*** Opening of PROVIDED RECORDS ***
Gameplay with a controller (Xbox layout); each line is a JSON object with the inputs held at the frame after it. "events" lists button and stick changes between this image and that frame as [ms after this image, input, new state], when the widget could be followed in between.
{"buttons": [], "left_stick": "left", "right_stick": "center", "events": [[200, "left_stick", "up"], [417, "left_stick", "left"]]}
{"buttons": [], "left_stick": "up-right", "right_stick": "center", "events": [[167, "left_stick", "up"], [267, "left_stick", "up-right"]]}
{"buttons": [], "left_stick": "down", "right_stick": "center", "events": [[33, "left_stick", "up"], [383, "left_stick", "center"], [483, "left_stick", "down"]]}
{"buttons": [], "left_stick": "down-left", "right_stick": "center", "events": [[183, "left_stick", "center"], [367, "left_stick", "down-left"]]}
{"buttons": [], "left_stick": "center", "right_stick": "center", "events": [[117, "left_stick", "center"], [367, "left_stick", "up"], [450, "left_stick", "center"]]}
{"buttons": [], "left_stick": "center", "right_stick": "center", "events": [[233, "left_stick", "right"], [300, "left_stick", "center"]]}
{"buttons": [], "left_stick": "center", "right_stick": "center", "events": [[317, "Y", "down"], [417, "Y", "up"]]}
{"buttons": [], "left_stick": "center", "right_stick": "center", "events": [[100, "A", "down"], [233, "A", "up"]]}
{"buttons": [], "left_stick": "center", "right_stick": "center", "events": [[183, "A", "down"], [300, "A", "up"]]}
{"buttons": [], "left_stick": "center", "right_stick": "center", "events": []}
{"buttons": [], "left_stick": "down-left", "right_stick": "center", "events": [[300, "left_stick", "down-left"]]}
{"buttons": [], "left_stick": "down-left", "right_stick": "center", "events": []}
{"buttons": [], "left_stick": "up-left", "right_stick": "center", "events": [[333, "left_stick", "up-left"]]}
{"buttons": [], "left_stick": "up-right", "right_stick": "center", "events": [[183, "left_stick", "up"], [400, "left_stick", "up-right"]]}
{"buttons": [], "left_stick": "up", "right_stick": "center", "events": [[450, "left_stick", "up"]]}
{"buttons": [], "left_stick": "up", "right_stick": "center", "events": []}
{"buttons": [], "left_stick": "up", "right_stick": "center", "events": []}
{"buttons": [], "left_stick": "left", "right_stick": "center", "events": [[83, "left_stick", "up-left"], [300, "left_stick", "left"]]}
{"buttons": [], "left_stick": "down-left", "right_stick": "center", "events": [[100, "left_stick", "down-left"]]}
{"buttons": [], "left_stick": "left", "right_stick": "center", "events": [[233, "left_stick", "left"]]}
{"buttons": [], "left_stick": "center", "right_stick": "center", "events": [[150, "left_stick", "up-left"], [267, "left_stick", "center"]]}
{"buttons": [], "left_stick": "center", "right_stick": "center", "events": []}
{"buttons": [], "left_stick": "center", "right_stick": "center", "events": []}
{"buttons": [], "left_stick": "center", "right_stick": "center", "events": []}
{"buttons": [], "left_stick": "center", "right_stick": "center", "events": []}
*** Close of PROVIDED RECORDS ***
- _THE TASK_
Repeat every record above precisely.

- _EXERCISE OUTPUT_
Gameplay with a controller (Xbox layout); each line is a JSON object with the inputs held at the frame after it. "events" lists button and stick changes between this image and that frame as [ms after this image, input, new state], when the widget could be followed in between.
{"buttons": [], "left_stick": "left", "right_stick": "center", "events": [[200, "left_stick", "up"], [417, "left_stick", "left"]]}
{"buttons": [], "left_stick": "up-right", "right_stick": "center", "events": [[167, "left_stick", "up"], [267, "left_stick", "up-right"]]}
{"buttons": [], "left_stick": "down", "right_stick": "center", "events": [[33, "left_stick", "up"], [383, "left_stick", "center"], [483, "left_stick", "down"]]}
{"buttons": [], "left_stick": "down-left", "right_stick": "center", "events": [[183, "left_stick", "center"], [367, "left_stick", "down-left"]]}
{"buttons": [], "left_stick": "center", "right_stick": "center", "events": [[117, "left_stick", "center"], [367, "left_stick", "up"], [450, "left_stick", "center"]]}
{"buttons": [], "left_stick": "center", "right_stick": "center", "events": [[233, "left_stick", "right"], [300, "left_stick", "center"]]}
{"buttons": [], "left_stick": "center", "right_stick": "center", "events": [[317, "Y", "down"], [417, "Y", "up"]]}
{"buttons": [], "left_stick": "center", "right_stick": "center", "events": [[100, "A", "down"], [233, "A", "up"]]}
{"buttons": [], "left_stick": "center", "right_stick": "center", "events": [[183, "A", "down"], [300, "A", "up"]]}
{"buttons": [], "left_stick": "center", "right_stick": "center", "events": []}
{"buttons": [], "left_stick": "down-left", "right_stick": "center", "events": [[300, "left_stick", "down-left"]]}
{"buttons": [], "left_stick": "down-left", "right_stick": "center", "events": []}
{"buttons": [], "left_stick": "up-left", "right_stick": "center", "events": [[333, "left_stick", "up-left"]]}
{"buttons": [], "left_stick": "up-right", "right_stick": "center", "events": [[183, "left_stick", "up"], [400, "left_stick", "up-right"]]}
{"buttons": [], "left_stick": "up", "right_stick": "center", "events": [[450, "left_stick", "up"]]}
{"buttons": [], "left_stick": "up", "right_stick": "center", "events": []}
{"buttons": [], "left_stick": "up", "right_stick": "center", "events": []}
{"buttons": [], "left_stick": "left", "right_stick": "center", "events": [[83, "left_stick", "up-left"], [300, "left_stick", "left"]]}
{"buttons": [], "left_stick": "down-left", "right_stick": "center", "events": [[100, "left_stick", "down-left"]]}
{"buttons": [], "left_stick": "left", "right_stick": "center", "events": [[233, "left_stick", "left"]]}
{"buttons": [], "left_stick": "center", "right_stick": "center", "events": [[150, "left_stick", "up-left"], [267, "left_stick", "center"]]}
{"buttons": [], "left_stick": "center", "right_stick": "center", "events": []}
{"buttons": [], "left_stick": "center", "right_stick": "center", "events": []}
{"buttons": [], "left_stick": "center", "right_stick": "center", "events": []}
{"buttons": [], "left_stick": "center", "right_stick": "center", "events": []}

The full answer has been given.